Film director and actor Prakash Jha, whose sweet, little film "Matto Ki Saikil" is in news these days, concurs. In several interviews in the run-up to his movie, he revealed that no one showed interest when he wanted to sell his film on the OTT platform. “Everyone said that no one wants to watch a film without a star cast,” he says.
It is only after his bitter experience with the OTT platforms that he decided to release “Matto Ki Saikil” in theatres. Even though it was released on a limited number of screens in the theatre, it received good reviews.
It is obvious that the makers of small films, however good, keep facing the challenges. Journalist Ajay Brahmatmaj says that those making small-budget films have to first come out of inferiority complex and cynicism. “No one wants to hear their complaints. Nobody cares about their anger,” he says.
Therefore, he says, one has to fight it out instead of voicing grievances. “Today, big production houses and OTT platforms are supporting good content. That's why I think low-budget films should target the OTT platform only. It will give them money as well as the audience. That will also help them make more movies of their choice in the future,” he adds.
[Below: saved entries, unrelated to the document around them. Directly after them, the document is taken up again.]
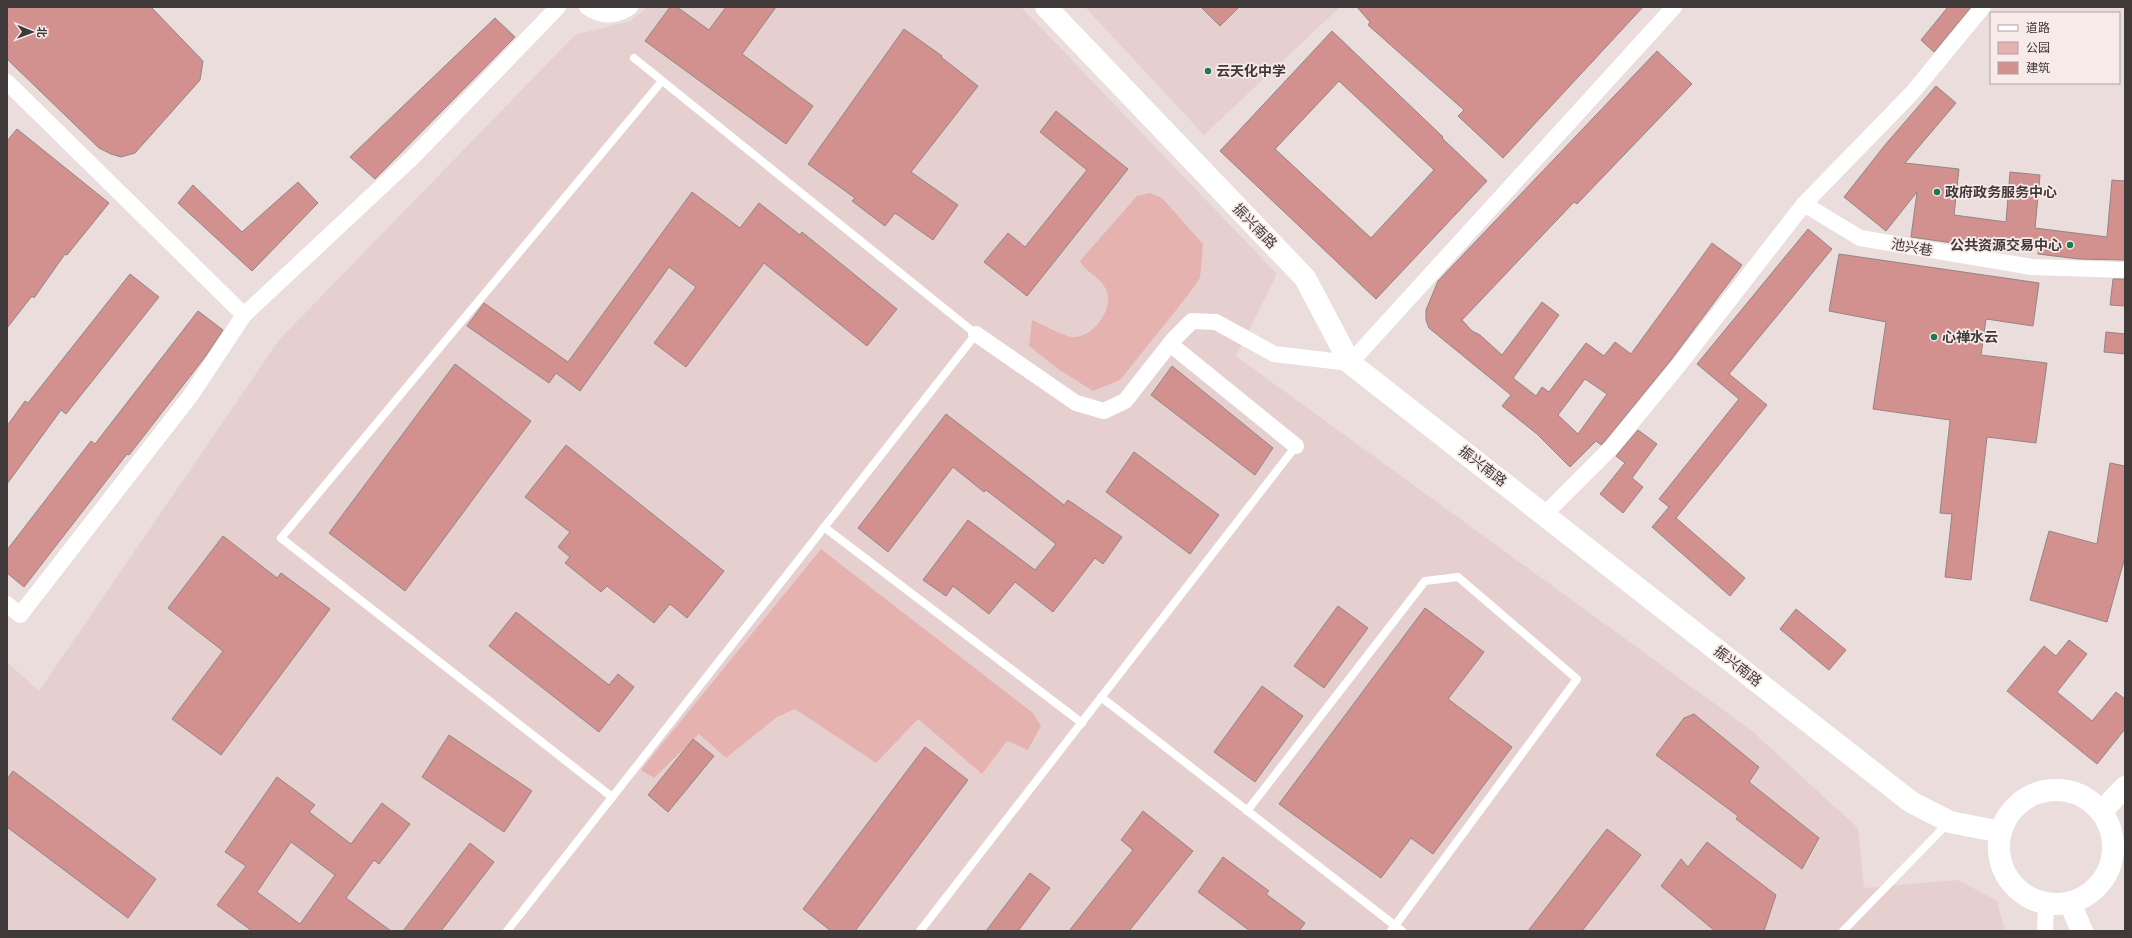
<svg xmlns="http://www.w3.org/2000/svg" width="2132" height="938" font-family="Lora,'Noto Sans SC',serif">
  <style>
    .built { fill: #e6d0cf }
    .green { fill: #e6b2b0 }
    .building { fill: #d2908f; stroke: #928685; fill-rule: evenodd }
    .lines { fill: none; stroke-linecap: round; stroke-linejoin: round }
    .service { stroke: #fff; stroke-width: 8 }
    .minor { stroke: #fff; stroke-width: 16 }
    .secondary { stroke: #fff; stroke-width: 22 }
    .poi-dot { fill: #1e794f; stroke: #f8eae9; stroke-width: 1.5 }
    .labels { text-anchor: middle; stroke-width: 3.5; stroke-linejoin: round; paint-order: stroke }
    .poi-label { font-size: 14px; font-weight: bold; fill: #3f3939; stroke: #f8eae9; text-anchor: start }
    .street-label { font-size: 14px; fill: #3f3939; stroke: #f8eae9 }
  </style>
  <rect width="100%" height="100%" fill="#eadddc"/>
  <g class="built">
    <polygon points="648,7 1021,7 1277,274 1236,356 1752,731 1858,828 1864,888 1958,880 1997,901 2005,931 7,931 7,662 39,691 279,340 575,35 630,21"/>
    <polygon points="1085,7 1340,7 1204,135"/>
  </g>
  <g class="green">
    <path d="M1150,193L1162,198L1203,244L1200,278L1185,299L1120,380L1093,391L1058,369L1029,346L1032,320C1041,324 1064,336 1072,337C1092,339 1113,311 1107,292C1103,278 1086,273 1080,261L1137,196Z"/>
    <polygon points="821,549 1033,713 1041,726 1028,750 1007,741 982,774 918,719 876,763 795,709 777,717 726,758 699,734 654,778 641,770"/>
  </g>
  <g class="building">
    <polygon points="7,7 151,7 203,61 200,80 135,153 121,157 111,154 99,148 7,59"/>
    <polygon points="670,7 677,7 709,30 726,7 776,7 742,54 813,106 786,144 645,41"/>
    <polygon points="1201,7 1239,7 1220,26"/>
    <polygon points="1357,7 1643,7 1503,158 1458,116 1464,110 1368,25 1370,22"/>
    <polygon points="1948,7 1971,7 1934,52 1921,40"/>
    <polygon points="495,18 515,37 375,179 350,157"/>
    <polygon points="904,29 942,56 941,57 978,86 911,172 958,205 933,240 895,213 885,226 852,201 855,198 808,164"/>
    <path d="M1332,31L1443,137L1442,138L1487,181L1376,299L1220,151ZM1339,81L1434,170L1371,238L1275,149Z"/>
    <path d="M1657,51L1692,84L1577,204L1574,202L1462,320L1472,331L1480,335L1502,355L1542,302L1559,315L1513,378L1536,396L1542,387L1549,392L1586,343L1604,356L1615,342L1631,354L1712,243L1742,265L1671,360L1604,442L1601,445L1596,441L1570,467L1537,434L1502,406L1511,395L1429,328L1426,320V310L1438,281ZM1585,379L1607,394L1578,434L1558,415Z"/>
    <polygon points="1936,86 1956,103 1905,163 1959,169 1954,215 2006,222 2010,172 2040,175 2035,228 2107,237 2112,180 2125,181 2125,260 2079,259 2038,254 2039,244 1997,240 1995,249 1911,237 1917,192 1886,231 1844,197 1885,145"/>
    <polygon points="1056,111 1128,169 1027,296 984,262 1008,233 1025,247 1087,170 1040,132"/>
    <polygon points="17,129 109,203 67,255 65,254 34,298 32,296 7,328 7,141"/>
    <polygon points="298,182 318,203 252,271 178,203 193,185 242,232"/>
    <polygon points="692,192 740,228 759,203 800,235 802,232 897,309 867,346 764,263 686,367 654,343 696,287 669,267 580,391 556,373 549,383 467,326 484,303 568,362"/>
    <polygon points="1808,229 1832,249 1729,374 1767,405 1676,518 1745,578 1730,596 1652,527 1669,507 1659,499 1739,399 1697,364"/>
    <polygon points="1839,254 2039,283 2033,326 1986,319 1981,355 2047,363 2036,443 1987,437 1971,580 1945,577 1952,514 1940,513 1950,420 1873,409 1886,322 1829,311"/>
    <polygon points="130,274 159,297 66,414 61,410 7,484 7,426 25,401 28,403"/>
    <polygon points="2113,279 2125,279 2125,306 2110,305"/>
    <polygon points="198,311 223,330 205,357 129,455 127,454 24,587 7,573 7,550 91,441 95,444"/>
    <polygon points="2106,332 2125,334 2125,354 2104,352"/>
    <polygon points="455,364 531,421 405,591 329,533"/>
    <polygon points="1172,366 1273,448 1255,475 1151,395"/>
    <polygon points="946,414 1064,505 1068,500 1122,537 1103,564 1095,558 1053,612 1015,582 989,614 953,586 946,596 923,580 968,520 1035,570 1056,544 986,490 984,492 953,467 888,552 858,528"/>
    <polygon points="1638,430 1657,444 1632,478 1643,487 1623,513 1600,494 1625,463 1616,456"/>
    <polygon points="566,445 724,571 687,618 670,604 654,623 607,586 601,592 565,563 570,557 558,547 570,532 525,497"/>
    <polygon points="1134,452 1219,515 1190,554 1106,492"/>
    <polygon points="2110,463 2125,466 2125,557 2107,622 2030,600 2049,531 2097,544"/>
    <polygon points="223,536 277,578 281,573 330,609 221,755 172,719 223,651 168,608"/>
    <polygon points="1338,606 1368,628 1324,688 1294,666"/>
    <polygon points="1425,608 1484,652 1448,699 1512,747 1433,854 1411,838 1381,878 1279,804"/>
    <polygon points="1796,609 1846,650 1829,670 1780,629"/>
    <polygon points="516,612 609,685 618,674 634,687 599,732 489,646"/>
    <polygon points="2069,640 2087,654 2057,692 2092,721 2116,692 2125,699 2125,729 2097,764 2007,691 2044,646 2056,656"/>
    <polygon points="1262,686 1303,716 1255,782 1214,752"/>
    <polygon points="1694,714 1759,767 1749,782 1819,838 1802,869 1736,819 1738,816 1656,755 1684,718"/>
    <polygon points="449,735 532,791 504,832 422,777"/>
    <polygon points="693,739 714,756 668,812 648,795"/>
    <polygon points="925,747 968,780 855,931 831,931 803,909"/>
    <polygon points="13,771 156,879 128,918 7,827 7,779"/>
    <path d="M277,777L315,805L309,812L351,844L382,803L410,824L379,864L374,860L346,898L391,931H252L217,905L246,866L225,852ZM291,842L335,875L300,924L257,892Z"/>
    <polygon points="1143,811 1193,851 1129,931 1069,931 1133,850 1121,840"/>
    <polygon points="1607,829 1641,855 1582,931 1528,931"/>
    <polygon points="1707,842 1776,895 1764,931 1715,931 1661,886 1681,859 1688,867"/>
    <polygon points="470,843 494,862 441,931 403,931"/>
    <polygon points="1223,857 1269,891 1266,894 1305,923 1299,931 1250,931 1198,892"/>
    <polygon points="1030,873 1050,888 1018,931 986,931"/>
  </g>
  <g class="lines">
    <g class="service">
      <polyline points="824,527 1082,723"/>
      <polyline points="1101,697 1402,931"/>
      <polyline points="612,797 281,538 662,81"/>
      <polyline points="1247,811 1425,581 1458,577 1577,679 1391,931"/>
      <polyline points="507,931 976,334 634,58"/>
      <polyline points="920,931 1296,446"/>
      <polyline points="1843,931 1949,822"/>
    </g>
    <g class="minor">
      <path d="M587,7C601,17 616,17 630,7"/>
      <polyline points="7,82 244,315"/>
      <polyline points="1804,204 1860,238 2032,267 2125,270"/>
      <polyline points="976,334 1076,403 1104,411 1125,401 1173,340 1192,321 1216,322 1274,354 1350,363 1674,7"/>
      <polyline points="1170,344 1296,446"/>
      <polyline points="1545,514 1611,448 1678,366 1804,204 1912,93 1983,7"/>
      <polyline points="7,604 20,615 191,395 244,315 412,158 558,7"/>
      <polyline points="2045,931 2046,904"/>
    </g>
    <g class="secondary">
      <polyline points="1046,7 1305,278 1350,363 1911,802 1950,822 2001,832"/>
      <circle cx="2056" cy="847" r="57"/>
      <polyline points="2101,812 2125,787"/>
      <polyline points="2070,903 2082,931"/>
    </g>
  </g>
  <g class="poi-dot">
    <circle cx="1208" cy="71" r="4"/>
    <circle cx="1937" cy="192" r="4"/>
    <circle cx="2070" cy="245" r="4"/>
    <circle cx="1934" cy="337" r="4"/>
  </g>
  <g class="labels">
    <g class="poi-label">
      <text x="1216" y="76">云天化中学</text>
      <text x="1945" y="197">政府政务服务中心</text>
      <text x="2062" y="250" text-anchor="end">公共资源交易中心</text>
      <text x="1942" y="342">心禅水云</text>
    </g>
    <g class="street-label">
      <text transform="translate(1255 226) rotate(46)" y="5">振兴南路</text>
      <text transform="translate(1912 247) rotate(10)" y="5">池兴巷</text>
      <text transform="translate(1483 466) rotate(38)" y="5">振兴南路</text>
      <text transform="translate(1738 666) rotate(38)" y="5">振兴南路</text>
    </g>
  </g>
  <rect width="2132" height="938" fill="none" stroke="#3f3939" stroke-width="16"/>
  <rect x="1990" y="12" width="130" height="72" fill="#f8eae9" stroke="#aea3a3"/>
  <rect x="1998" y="25" width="20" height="6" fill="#ffffff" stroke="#aea3a3"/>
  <text x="2026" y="32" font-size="12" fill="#3f3939">道路</text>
  <rect x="1998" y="42" width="20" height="12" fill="#e6b2b0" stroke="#aea3a3"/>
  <text x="2026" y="52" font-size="12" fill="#3f3939">公园</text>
  <rect x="1998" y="62" width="20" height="12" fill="#d2908f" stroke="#aea3a3"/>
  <text x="2026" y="72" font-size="12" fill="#3f3939">建筑</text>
  <g transform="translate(32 32) rotate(91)" stroke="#f8eae9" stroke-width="3" paint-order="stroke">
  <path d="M0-3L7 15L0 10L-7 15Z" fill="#3f3939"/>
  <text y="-6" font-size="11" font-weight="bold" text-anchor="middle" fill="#3f3939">北</text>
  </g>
</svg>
A successful film director Madhur Bhandarkar, for one, made a meaningful film with actress Tamannaah Bhatia such as "Babli Bouncer", backed by Star Studios and released on Disney Hotstar. “There is a need to learn from this example. The makers will have to adjust to the changes rather than just airing the grievances,” he says
Actor Yashpal Sharma says “We cannot fight a war with a big production house, film distributor, or a multiplex chain. Our strength is our content. If the content has power, release it only on 200 to 300 screens. If the audience is impressed by the film, the audience themselves will spread positive word about the film and help it get 300 to 1000 screens,” he says. Several movies like "Badhaai Ho", "Bareilly Ki Barfi", and "Article 15" in recent years are examples of that.
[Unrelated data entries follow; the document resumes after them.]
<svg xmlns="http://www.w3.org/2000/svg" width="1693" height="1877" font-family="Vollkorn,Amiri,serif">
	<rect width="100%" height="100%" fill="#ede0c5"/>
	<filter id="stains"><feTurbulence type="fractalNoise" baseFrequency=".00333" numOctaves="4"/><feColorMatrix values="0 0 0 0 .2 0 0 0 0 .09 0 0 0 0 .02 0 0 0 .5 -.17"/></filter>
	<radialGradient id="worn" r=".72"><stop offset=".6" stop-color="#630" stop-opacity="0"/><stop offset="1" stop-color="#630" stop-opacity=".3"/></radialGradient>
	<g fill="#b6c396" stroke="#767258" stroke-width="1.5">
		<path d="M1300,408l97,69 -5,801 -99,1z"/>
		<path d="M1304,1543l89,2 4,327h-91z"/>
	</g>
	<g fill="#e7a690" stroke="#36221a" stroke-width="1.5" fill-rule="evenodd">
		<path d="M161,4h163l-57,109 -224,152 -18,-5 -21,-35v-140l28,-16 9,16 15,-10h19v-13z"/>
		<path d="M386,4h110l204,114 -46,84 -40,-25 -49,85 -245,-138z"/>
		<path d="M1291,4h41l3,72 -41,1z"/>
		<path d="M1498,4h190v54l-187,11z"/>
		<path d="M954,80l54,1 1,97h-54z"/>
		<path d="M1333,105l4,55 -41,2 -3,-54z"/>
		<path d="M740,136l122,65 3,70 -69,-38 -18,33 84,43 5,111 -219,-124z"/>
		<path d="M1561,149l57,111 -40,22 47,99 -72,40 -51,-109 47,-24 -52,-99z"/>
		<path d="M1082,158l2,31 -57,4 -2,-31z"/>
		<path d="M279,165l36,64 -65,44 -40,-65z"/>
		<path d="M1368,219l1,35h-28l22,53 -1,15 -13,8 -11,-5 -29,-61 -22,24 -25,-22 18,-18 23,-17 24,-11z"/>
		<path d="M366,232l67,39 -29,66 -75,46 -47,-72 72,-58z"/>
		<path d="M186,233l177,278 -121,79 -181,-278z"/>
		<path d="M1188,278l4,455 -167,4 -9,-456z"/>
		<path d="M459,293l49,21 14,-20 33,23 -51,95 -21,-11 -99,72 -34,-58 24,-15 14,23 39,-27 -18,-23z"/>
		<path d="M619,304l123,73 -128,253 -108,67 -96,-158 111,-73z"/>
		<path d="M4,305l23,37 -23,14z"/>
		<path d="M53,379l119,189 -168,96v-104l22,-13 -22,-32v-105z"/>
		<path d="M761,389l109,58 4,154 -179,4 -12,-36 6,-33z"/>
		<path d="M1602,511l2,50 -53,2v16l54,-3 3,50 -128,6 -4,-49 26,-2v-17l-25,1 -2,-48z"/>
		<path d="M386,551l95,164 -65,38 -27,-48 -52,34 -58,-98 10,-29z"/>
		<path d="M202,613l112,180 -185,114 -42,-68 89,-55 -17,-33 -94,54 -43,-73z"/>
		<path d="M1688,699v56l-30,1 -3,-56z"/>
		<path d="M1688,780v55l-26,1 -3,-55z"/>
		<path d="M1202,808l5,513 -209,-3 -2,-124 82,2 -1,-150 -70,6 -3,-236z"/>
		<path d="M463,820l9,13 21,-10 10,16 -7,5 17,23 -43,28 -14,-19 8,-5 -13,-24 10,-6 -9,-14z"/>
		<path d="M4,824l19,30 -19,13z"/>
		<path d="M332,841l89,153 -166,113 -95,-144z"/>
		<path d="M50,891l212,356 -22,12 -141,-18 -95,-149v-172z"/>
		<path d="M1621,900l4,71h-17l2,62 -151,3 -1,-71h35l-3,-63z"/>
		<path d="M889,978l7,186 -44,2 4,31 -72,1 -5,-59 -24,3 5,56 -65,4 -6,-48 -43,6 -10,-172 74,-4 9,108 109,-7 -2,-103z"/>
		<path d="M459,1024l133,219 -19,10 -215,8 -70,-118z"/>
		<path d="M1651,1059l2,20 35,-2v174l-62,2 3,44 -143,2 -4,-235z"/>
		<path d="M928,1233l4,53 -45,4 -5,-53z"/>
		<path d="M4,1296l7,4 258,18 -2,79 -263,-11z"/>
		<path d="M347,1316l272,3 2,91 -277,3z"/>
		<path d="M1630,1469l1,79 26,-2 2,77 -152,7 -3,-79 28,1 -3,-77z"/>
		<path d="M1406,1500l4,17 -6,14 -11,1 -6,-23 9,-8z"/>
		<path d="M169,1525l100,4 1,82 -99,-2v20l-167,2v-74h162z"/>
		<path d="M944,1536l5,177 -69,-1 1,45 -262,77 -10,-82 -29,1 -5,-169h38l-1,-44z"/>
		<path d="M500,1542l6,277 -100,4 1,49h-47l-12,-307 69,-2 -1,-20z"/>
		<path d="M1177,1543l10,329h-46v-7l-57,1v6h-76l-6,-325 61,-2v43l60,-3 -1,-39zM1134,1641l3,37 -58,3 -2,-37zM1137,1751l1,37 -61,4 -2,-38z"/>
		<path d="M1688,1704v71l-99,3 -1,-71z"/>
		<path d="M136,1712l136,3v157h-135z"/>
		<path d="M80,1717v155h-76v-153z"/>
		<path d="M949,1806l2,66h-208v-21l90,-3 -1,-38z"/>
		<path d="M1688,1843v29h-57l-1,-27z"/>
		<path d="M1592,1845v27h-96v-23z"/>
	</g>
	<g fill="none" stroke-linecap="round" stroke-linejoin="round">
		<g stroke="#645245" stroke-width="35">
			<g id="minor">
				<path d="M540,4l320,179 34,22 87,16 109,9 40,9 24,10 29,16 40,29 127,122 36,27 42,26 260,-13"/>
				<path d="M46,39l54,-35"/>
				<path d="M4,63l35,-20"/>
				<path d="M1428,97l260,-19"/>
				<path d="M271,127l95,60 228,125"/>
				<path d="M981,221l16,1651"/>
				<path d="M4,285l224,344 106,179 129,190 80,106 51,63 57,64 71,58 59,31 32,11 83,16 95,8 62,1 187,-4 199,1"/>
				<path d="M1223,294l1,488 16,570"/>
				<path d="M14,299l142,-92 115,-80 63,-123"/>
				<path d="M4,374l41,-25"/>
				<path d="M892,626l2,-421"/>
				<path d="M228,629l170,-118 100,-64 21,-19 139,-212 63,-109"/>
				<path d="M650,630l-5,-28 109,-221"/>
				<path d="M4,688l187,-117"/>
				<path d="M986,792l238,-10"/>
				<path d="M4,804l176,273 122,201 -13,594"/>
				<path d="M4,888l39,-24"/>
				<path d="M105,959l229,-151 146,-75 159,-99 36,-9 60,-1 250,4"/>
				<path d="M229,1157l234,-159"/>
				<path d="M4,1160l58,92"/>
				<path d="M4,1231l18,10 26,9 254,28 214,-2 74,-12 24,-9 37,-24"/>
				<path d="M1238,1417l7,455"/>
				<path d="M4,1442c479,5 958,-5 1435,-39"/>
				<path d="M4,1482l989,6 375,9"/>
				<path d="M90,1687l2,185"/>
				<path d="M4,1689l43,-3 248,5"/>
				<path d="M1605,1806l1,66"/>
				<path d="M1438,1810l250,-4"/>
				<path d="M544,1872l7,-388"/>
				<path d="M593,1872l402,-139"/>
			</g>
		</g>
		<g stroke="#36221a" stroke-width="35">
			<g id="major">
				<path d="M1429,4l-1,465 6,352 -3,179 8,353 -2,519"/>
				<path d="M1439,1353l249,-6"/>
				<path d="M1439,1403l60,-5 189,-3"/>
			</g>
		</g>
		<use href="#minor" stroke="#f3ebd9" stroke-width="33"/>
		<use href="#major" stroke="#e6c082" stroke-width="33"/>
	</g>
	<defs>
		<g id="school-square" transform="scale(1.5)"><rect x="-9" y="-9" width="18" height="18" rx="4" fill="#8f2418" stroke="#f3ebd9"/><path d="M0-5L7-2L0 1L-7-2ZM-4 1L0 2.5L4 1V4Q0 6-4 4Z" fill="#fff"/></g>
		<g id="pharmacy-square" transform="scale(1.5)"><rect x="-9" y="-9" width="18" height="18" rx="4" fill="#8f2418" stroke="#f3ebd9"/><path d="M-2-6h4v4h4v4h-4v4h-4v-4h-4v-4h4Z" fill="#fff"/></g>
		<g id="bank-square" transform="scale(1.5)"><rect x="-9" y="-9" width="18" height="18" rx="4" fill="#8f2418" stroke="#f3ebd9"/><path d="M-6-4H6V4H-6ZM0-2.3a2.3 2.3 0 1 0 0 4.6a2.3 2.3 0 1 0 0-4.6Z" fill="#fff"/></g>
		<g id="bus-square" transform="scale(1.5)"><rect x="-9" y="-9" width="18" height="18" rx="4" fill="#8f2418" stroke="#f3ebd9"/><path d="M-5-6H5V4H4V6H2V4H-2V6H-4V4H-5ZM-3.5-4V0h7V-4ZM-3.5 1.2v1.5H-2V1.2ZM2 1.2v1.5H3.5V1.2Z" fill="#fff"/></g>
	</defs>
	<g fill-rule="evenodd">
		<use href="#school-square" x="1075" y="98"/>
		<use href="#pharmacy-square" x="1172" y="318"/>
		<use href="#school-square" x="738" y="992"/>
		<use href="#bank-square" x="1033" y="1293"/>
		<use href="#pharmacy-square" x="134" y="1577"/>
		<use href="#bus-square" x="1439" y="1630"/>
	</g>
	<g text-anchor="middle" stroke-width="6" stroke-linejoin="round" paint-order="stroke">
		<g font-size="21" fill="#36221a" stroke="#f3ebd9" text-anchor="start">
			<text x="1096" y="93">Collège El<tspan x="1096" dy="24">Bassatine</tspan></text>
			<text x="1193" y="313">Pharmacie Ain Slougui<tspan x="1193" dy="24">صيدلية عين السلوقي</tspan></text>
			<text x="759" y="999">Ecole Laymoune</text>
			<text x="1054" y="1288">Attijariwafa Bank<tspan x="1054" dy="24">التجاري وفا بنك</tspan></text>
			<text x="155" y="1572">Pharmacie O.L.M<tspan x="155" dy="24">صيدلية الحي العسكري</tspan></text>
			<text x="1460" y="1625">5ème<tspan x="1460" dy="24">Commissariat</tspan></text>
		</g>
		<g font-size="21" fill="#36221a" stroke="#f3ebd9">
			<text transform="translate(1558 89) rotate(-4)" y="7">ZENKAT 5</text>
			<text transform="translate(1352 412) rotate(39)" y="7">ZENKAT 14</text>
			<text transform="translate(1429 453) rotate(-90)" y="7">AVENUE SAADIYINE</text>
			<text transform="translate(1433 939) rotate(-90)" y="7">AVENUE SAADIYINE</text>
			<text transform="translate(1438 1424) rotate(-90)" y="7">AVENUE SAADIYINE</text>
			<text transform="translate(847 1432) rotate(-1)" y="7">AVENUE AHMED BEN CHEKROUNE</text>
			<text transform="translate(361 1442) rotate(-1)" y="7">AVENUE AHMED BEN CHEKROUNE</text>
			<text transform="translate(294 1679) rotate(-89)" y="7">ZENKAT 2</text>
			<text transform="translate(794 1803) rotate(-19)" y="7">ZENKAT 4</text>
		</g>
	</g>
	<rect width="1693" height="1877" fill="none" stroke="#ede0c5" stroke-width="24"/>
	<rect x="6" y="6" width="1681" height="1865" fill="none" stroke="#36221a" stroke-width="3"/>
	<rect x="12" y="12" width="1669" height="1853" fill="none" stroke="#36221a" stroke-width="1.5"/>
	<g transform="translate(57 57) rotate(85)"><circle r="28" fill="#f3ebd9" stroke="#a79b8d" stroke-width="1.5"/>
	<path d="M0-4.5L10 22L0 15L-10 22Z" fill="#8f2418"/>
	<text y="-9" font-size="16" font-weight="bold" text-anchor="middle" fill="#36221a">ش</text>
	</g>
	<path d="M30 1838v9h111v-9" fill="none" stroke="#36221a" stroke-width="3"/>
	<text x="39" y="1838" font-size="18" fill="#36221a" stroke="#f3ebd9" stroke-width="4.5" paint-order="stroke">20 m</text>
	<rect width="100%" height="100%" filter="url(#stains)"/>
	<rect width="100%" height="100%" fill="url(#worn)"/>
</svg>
Brahmatmaj, however, underlines the important role that the government can play to boost small cinema. He says, “In Maharashtra, for example, meaningful Marathi films are getting the support of the government. There are fixed shows and timings of Marathi films in theatres. That is why Marathi films are flourishing. Similar cooperation of the government is necessary for meaningful Hindi cinema as well. Producers of small films cannot afford to fight against big corporate houses,” he says.
He says, if the demand for protection of meaningful cinema is raised in a systematic manner by the film lovers and producers before the government, it is bound to yield positive results. He says if the government feels that by supporting such films, the culture, language, and art of the state could be promoted, it may take favourable decisions.
That obviously makes it imperative for the makers of small films to come up with innovative ways to woo the audience back. Recently, due to slashed ticket prices, a small-budget film "Chup" got a good response from the audience recently. “Such a move will definitely benefit small films and ensure footfalls in theatres,” he says.
Manish Mundra says that everyone has to come together and the audience has to be aware. "Only then will the new filmmakers be able to muster the strength to tell their stories. If not today, then tomorrow, that time has to come," he says.